The villagers, too, are happy with the current results. Seated on the floor and snacking on some peanuts, Ms Sri Utami says the spirit in the village has improved considerably since the project’s start. She herself has taken part in a training to build and manage nurseries and propagators. “People from all over the region are coming to visit and see our work, and visits like today’s open the windows of our souls.”

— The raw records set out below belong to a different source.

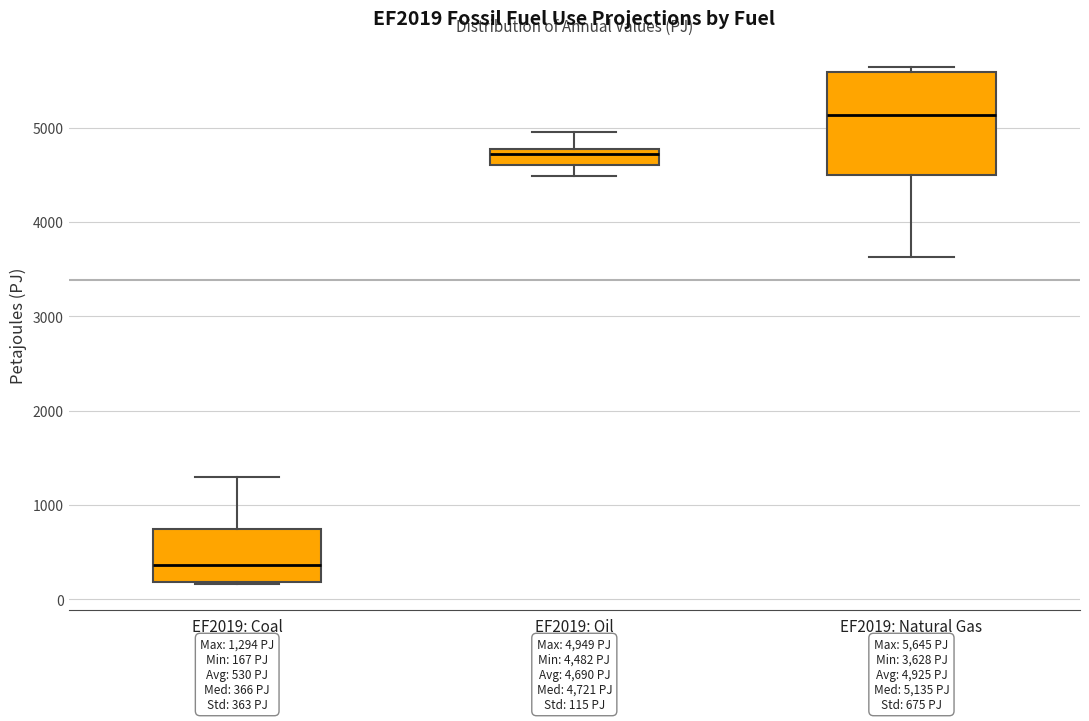

Which box's median line is the lowest?

EF2019: Coal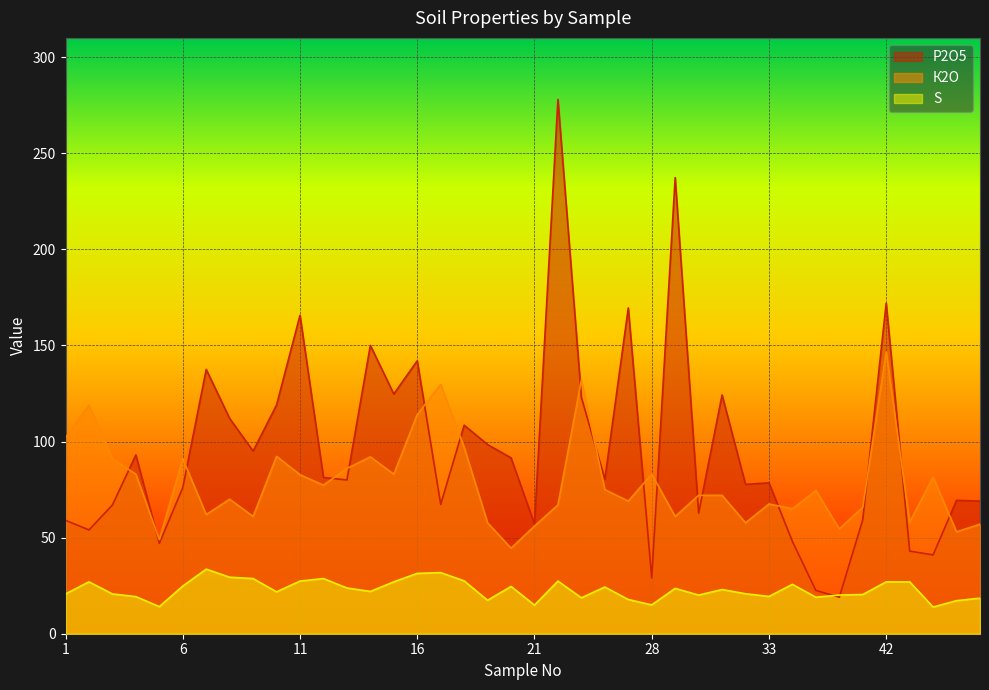

Which category has the lowest value in the К2О series?

20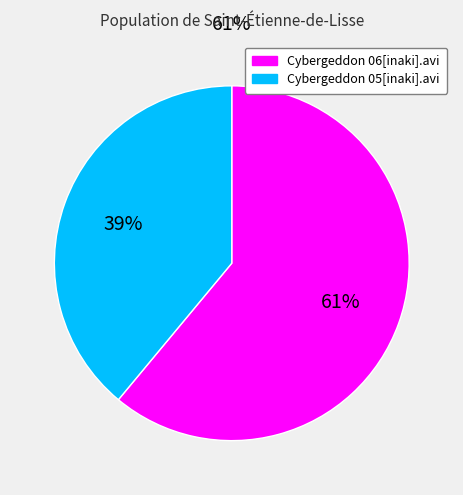

To the nearest percent, what portion does Cybergeddon 06[inaki].avi represent?

61%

On the way out, Mr Mahrizal enthusiastically taps on the window pane. “Look, another farmer group has copied the nursery idea!” Indeed, when good ideas take root, they grow vigorously.
The AgFor alliance
Agroforestry and Forestry (AgFor) in Sulawesi: Linking Knowledge to Action (AgFor) is funded 2012–2016 by the Government of Canada through Global Affairs Canada and the CGIAR Research Program on Forests, Trees and Agroforestry. After establishing itself in South and Southeast Sulawesi, operations in Gorontalo Province began in early 2014. In its implementation, AgFor works closely with the local government and is led by the World Agroforestry Centre (ICRAF), with support from its partners, the Center for International Forestry Research (CIFOR) and local organisations in each province: Balang and Universitas Hasanuddin in South Sulawesi; Operasi Wallacea Terpadu (OWT), Komunitas Teras and Yascita in Southeast Sulawesi, Japesda and Forum Komunitas Hijau (FKH) in Gorontalo. The project seeks to make agroforestry a truly sustainable practice, by enhancing existing practices, inspiring innovation, disseminating information, encouraging enabling policy, and by ensuring that the reward is worth the investment risk.